Didnt grew up with dogs, but always wanted one, as an adult I adopted a dog, and now I have a dog as well, and a cat, but the cat wasnt my choice, I'm with her but I prefer dogs definetly.


----------



## TheEpicPolymath (Dec 5, 2014)

INTJ, dog man, dogs are more useful.


----------



## General Lee Awesome (Sep 28, 2014)

I am more of a people person =p :wink:


----------



## LavenderMoon (Mar 2, 2015)

ISFJ. I'm a dog and a cat person equally and I grew up with both.


----------



## Sily (Oct 24, 2008)

IP. Love dogs.


----------



## incision (May 23, 2010)

eNTj here and like them both a lot, although cats are less work than dogs, hence why I have and had cats.


----------



## Beetle (Oct 2, 2014)

ISTP- both. Grew up with cats and a dog. I currently own my own cat, and will get a dog when my life situation is better. Can't really take care of a dog while working two jobs. I plan on getting a working line german shepherd.


----------



## SilverKelpie (Mar 9, 2015)

I like dogs and cats in general, but I wouldn't characterize myself as a dog or cat person. Dogs eat the horse manure and roll in it, and then expect you to play with them. Cat pee is my kryptonite. Unlike horses, neither animal has a hugely redeeming quality that would make me overlook those problems to such a degree that I would call myself a cat or dog person.

INTP


----------



## Ninjaws (Jul 10, 2014)

I like them both, but I would rather have a cat. I have a dog right now and it's more work than it's worth (male dog, mind you).


----------



## ENTJudgement (Oct 6, 2013)

ENTJ here.

I'm more of a people person.


----------



## Twitch (Jun 15, 2013)

INFP and a cat person. I love dogs too, but cats are typically less work and easier to cuddle, even if it is against their will sometimes :kitteh:.


----------



## Nekomata (May 26, 2012)

I didn't really grow up with anything besides guinea pigs. I'm definitely a cat person though :3
INFP.


----------



## nO_d3N1AL (Apr 25, 2014)

I love cats. Cats are awesome. I don't know why some people hate them


----------



## Glory (Sep 28, 2013)

I love dogs and messing with people afraid of dogs.


----------



## Jennywocky (Aug 7, 2009)

Grew up with both dogs and cats, but I'm more of a cat person; dogs need too much interaction for me.


----------



## Hollow Man (Aug 12, 2011)

Undecided...I grew up with dogs...but I think cats may be more of my thing...more laid back and independent...gotta love it! Though I don't like cat pee...UNDECIDED...


----------



## nichya (Jul 12, 2014)

:kitteh:


----------



## Metalize (Dec 18, 2014)

I prefer cats to dogs. They are independent and don't require my constant attention - and they also don't slobber and generally aren't too irritating with the vocalizing.

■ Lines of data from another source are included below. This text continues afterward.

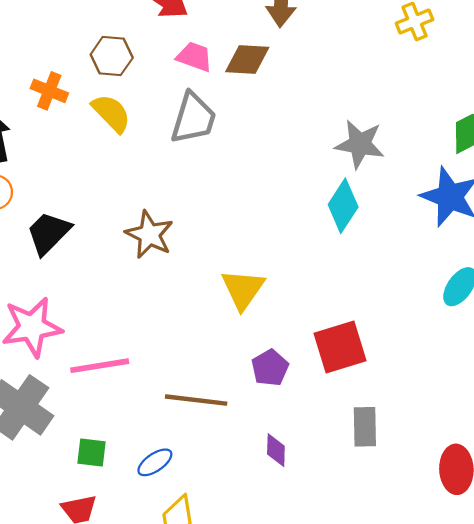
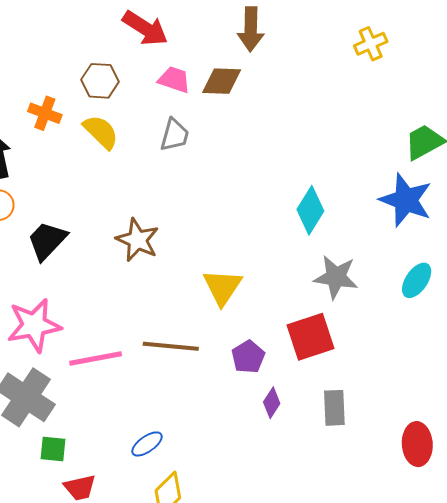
gray trapezoid: (193, 118) -> (175, 135), size x0.7
gray star: (360, 144) -> (336, 277), moved
brown line: (196, 400) -> (171, 346), moved
purple diamond: (276, 450) -> (272, 403), moved, turned 32
green square: (92, 452) -> (53, 449), moved

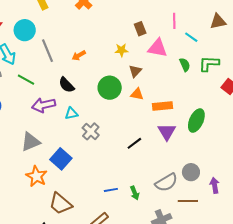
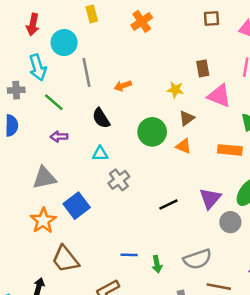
purple arrow: (44, 105) -> (59, 137), moved, size x0.6
orange rectangle: (162, 106) -> (230, 150), moved
gray circle: (191, 172) -> (230, 222), moved

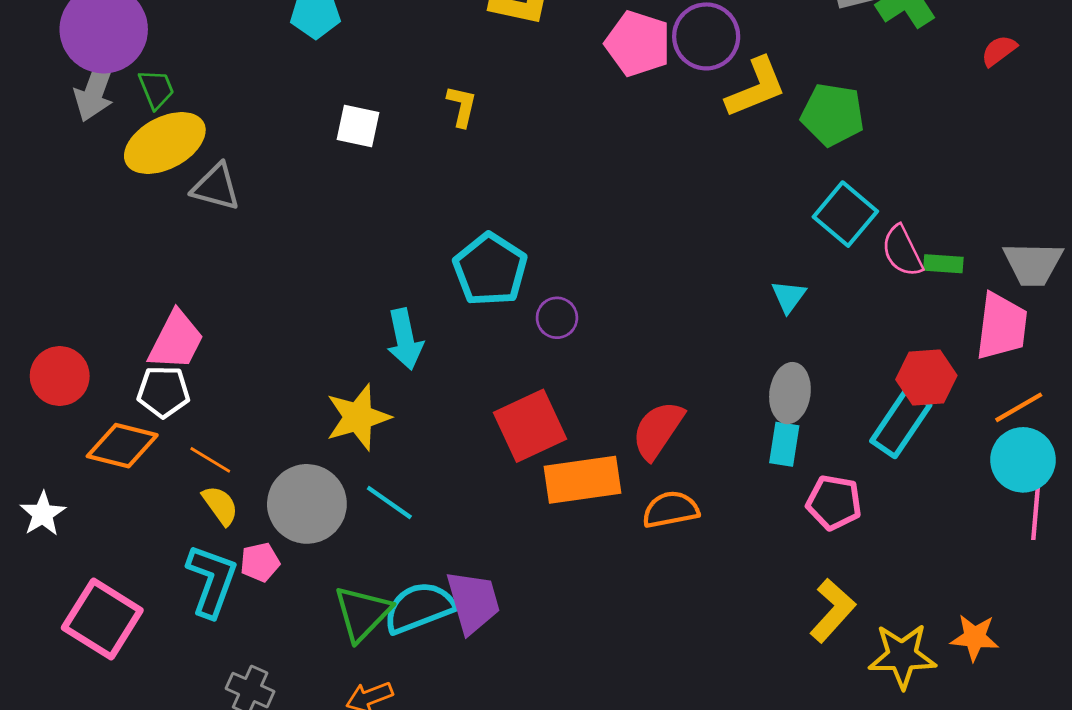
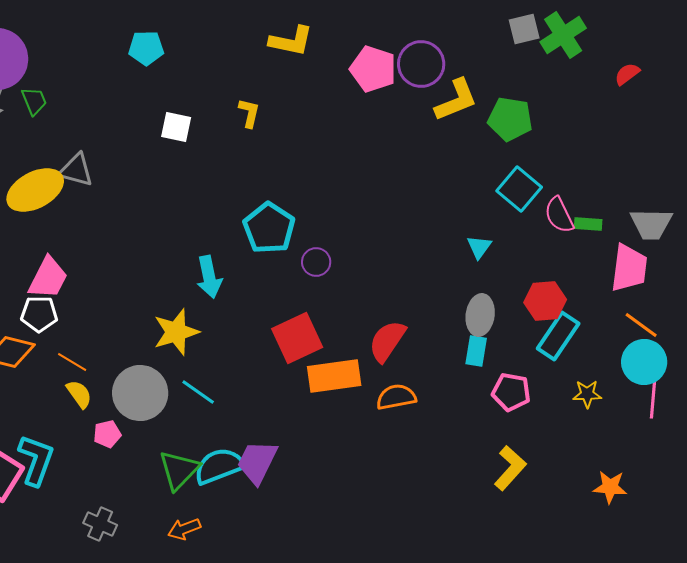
yellow ellipse: (165, 143) -> (35, 190), moved
red hexagon: (926, 377) -> (545, 301), moved
orange line: (1019, 407) -> (641, 325), turned 66
cyan L-shape: (212, 581) -> (36, 460), moved
purple trapezoid: (473, 602) -> (257, 462), turned -138
yellow star: (902, 656) -> (587, 394), moved, size x0.6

Dog people can be a little control-freaky, sometimes. That's a generalization but one animal does tend to be needy of human company while the other relatively autonomous, so it would make sense that certain individuals would gravitate more to cats/dogs.


----------



## Psychophant (Nov 29, 2013)

I'm going to leave this here.









...and this









Draw whatever conclusions you like.


----------



## VinnieBob (Mar 24, 2014)

KevinHeaven said:


> I am kissing their asses not eating them


ew
[running to litter box to make a sacrifice to the big white porcelain god]
chunkage:whoa: contained


----------



## Metalize (Dec 18, 2014)

I know my place.


----------



## The Doctor (May 29, 2015)

Well, I'm a dog person, but I specifically like pugs. They're lazy and sleep all day and will sit on your head or your stomach or your ankles (and lick your feet). I don't like human contact, but pugs are like balls of fluff that snore like guinea pigs. What isn't adorable about that?


----------



## overlordofpizza (Jun 15, 2015)

I grew up with golden retrievers. Though I like pugs and gave cats a try.


----------



## Lunatics (Jun 20, 2015)

When I was really young I was obsessed with dogs and 101 Dalmatians. Lol 
I knew more dog breeds than normal for a 6-year-old and would bark like one, haha (yes, I was quite good at imitating animal sounds and still am).
Then something happened I think during elementary school, it might be also partially due to the fact that a dog bit me, I switched to liking cats more and haven't looked back since. I do like all kinds of animals (except for snakes, I have a phobia) including dogs but there's something about cats I find truly fascinating and entertaining. Besides, dogs can be too dependable and obedient which I do not like as traits in any living being in general. One should always have a mind of their own and be able to pull their ***t together when things go bad and need to continue life on their own.


----------



## Oleni (Jun 25, 2015)

IP - I grew up with cats and I'm a cat person. Four of them live with us now and are loved 

Mmh, I have cynophobia and I don't like dogs... well, I do like puppies but that's it.


----------



## The Dude (May 20, 2010)

Accidently voted IJ (zoned out) instead of EP...didn't grow up with dogs; dog person.


----------



## SolusChristus (Jun 21, 2015)

IJ, did not grow up with cats, but I'm a cat person. 

Here's my cat:


----------



## Clyme (Jul 17, 2014)

I'm an INTJ.

I grew up around dogs and I do certainly like them, but I think I've found myself gravitating more towards cats this past year or so. I used to find cats annoying at earlier points in my life though.


----------



## Chouette (Jul 24, 2015)

INFP cat person who grew up with cats. I have two cats and two dogs currently, and though I've grown to love dogs as well, I still have a soft spot for cats. I just can't understand those people who insist that cats are cold-hearted and aloof. My cats have always been affectionate and loving and just plain sweet.


----------



## Jessi Soares (Jul 24, 2015)

Grew up with both dogs and cats but I'm clearly a dog person... although I do have a cat instead of a dog.
My awesomeness right there x)


----------



## AlanMonTap (Apr 17, 2015)

I hate cats. Grew up with dogs, dog person.


----------



## MintTea (Jul 21, 2015)

I grew up with dogs but, always naturally favored cats more. ISFJ


----------